On Day 1, the Move Stage, Center Stage, and Indie Stage were set up and on the other hand, Day 2 had the Mosh Stage, Slam Stage, and Peace Stage.

Also on this year, various non-government organizations were invited and given a chance to speak out their respective advocacies on stage and augment their campaigns on ground. NGOs who participated Rakrakan Festival 2019 were Haribon Foundation, Kreon, and Virlanie Foundation.

===2020===
Rakrakan Festival 2020, which bears the same theme, "Peace, Love, and Music", was supposed to be held on February 29, 2020, at the CCP Open Grounds in Pasay, but on February 16, it was announced that the event is postponed due to the COVID-19 pandemic.

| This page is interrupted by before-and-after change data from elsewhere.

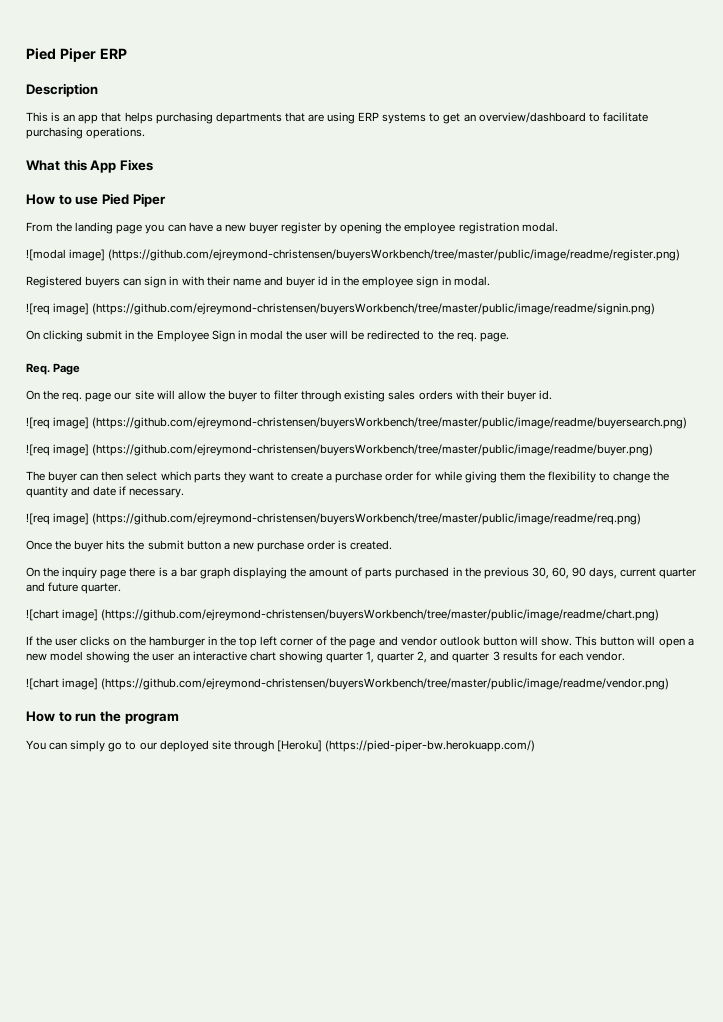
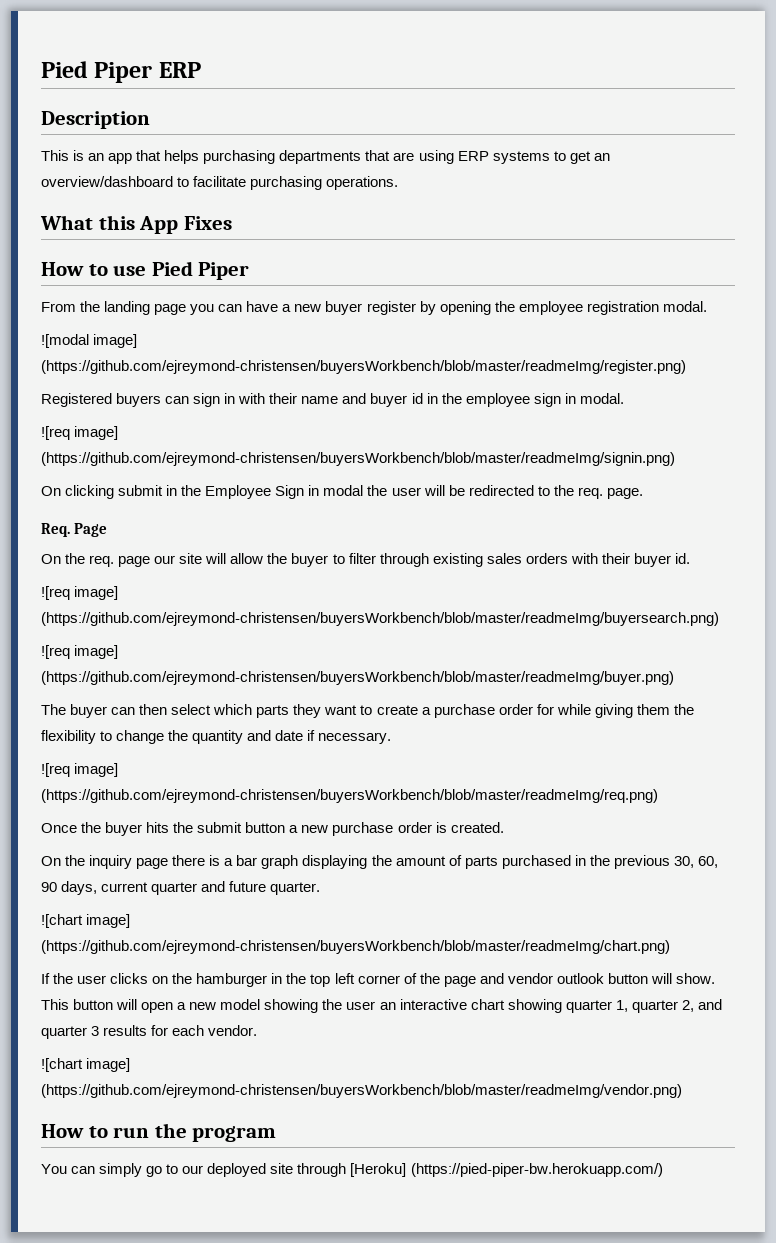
[108,249,681,261] (https://github.com/ejreymond-christensen/buyersWorkbench/tree/master/public/image/readme/register.png) -> [41,360,686,374] (https://github.com/ejreymond-christensen/buyersWorkbench/blob/master/readmeImg/register.png)
[92,303,656,315] (https://github.com/ejreymond-christensen/buyersWorkbench/tree/master/public/image/readme/signin.png) -> [41,452,675,466] (https://github.com/ejreymond-christensen/buyersWorkbench/blob/master/readmeImg/signin.png)
[92,417,688,429] [26,444,654,456] (https://github.com/ejreymond-christensen/buyersWorkbench/tree/master/public/image/readme/buyersearch.png) // ![req image] (https://github.com/ejreymond-christensen/buyersWorkbench/tree/master/public/image/readme/buyer.png) -> [41,612,719,626] [41,645,119,659] [41,671,674,685] (https://github.com/ejreymond-christensen/buyersWorkbench/blob/master/readmeImg/buyersearch.png) // ![req image] (https://github.com/ejreymond-christensen/buyersWorkbench/blob/master/readmeImg/buyer.png)
[92,513,642,525] (https://github.com/ejreymond-christensen/buyersWorkbench/tree/master/public/image/readme/req.png) -> [41,789,658,803] (https://github.com/ejreymond-christensen/buyersWorkbench/blob/master/readmeImg/req.png)
[101,609,660,621] (https://github.com/ejreymond-christensen/buyersWorkbench/tree/master/public/image/readme/chart.png) -> [41,940,670,954] (https://github.com/ejreymond-christensen/buyersWorkbench/blob/master/readmeImg/chart.png)
[101,678,670,690] (https://github.com/ejreymond-christensen/buyersWorkbench/tree/master/public/image/readme/vendor.png) -> [41,1084,682,1098] (https://github.com/ejreymond-christensen/buyersWorkbench/blob/master/readmeImg/vendor.png)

Originally, it was rescheduled to April 25, 2020, but it was postponed once again until further notice.

===2023===
The last Rakrakan Festival will be held on November 25 to 26 at the SMDC Concert Grounds, Parañaque.

==Stages==
===Move Stage===
A staple since the first Rakrakan Festival, the Move Stage includes bands and artists from alternative rock, punk rock, grunge, or pop rock genres.

===Mosh Stage===
Another staple since the genesis of Rakrakan Festival, the Mosh Stage consists of alternative metal, metalcore, or post-grunge bands.

===Groove Stage/Peace Stage===
Originally named as the Groove Stage and later officially renamed as the Peace Stage on 2019, it is notable for swaying away from the usual heavy rock music as this stage is dedicated to reggae, ska, soul, indie pop, and folk artists.

===Slam Stage===
The Slam Stage is the haven for heavy metal, death metal, progressive metal, and metalcore bands.

===Center Stage===
To include more artists to the annual roster, Rakrakan Festival finally opened up their doors to pop, R&B, and hiphop artists thru the Center Stage.

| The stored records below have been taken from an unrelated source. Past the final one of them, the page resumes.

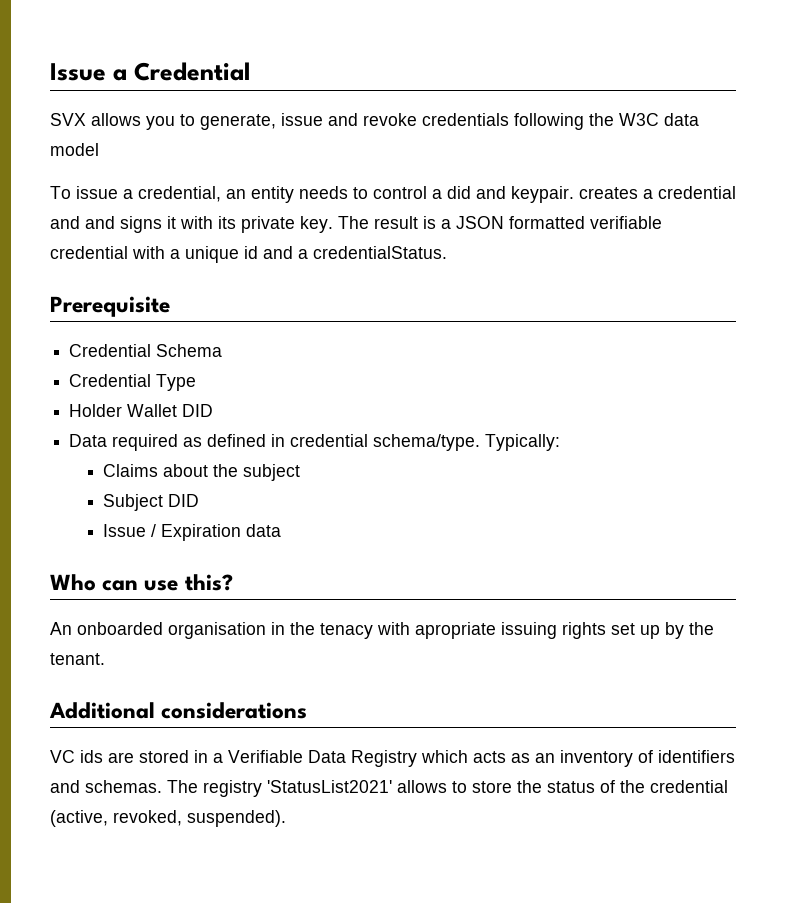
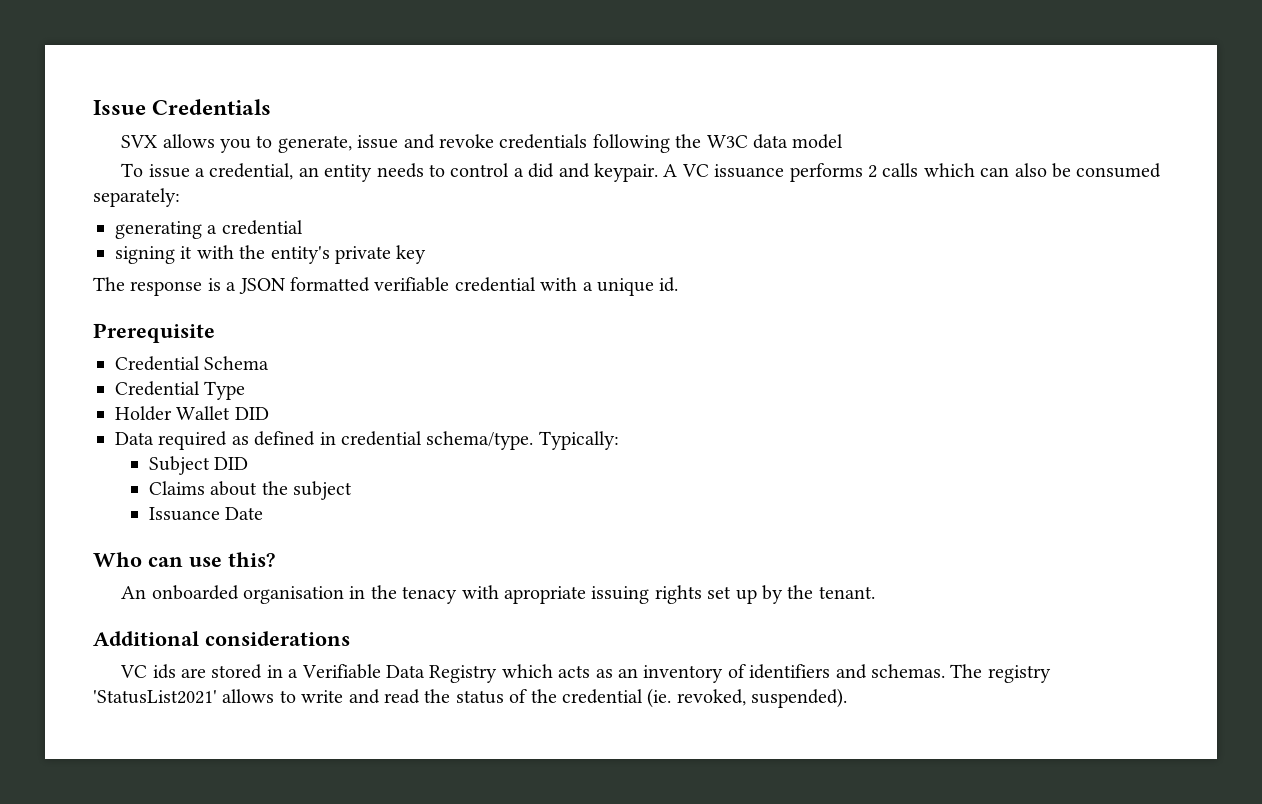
[50,62,250,81] Issue a Credential -> [93,99,272,115] Issue Credentials
[579,186,736,199] [50,216,418,233] creates a credential and and signs it with its private key. The result -> [663,163,1162,182] [93,188,180,207] [115,220,303,239] [115,245,427,264] [93,277,203,296] A VC issuance performs 2 calls which can also be consumed separately: // generating a credential // signing it with the entity's private key // The response
[244,246,447,259] id and a credentialStatus. -> [659,277,679,292] id.
(561, 442) none -> [148,456,249,475] // Subject DID
[103,494,200,511] [103,524,282,541] Subject DID // Issue / Expiration data -> [148,507,264,521] Issuance Date
[472,781,512,793] store -> [301,689,420,704] write and read
[50,810,108,827] (active, -> [647,688,672,708] (ie.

Upon introducing this stage, the event had been criticized of including such genres to the lineup due to the branding coming off from the event title itself—"Rakrakan Festival", which connotes exclusivity to the rock genre only and its likes.

===Indie Stage===
The Indie Stage is also included in the yearly Rakrakan Festival to include artists coming from the broad spectrum of the indie genre, some of which lie under new wave, synth pop, electronic and the like.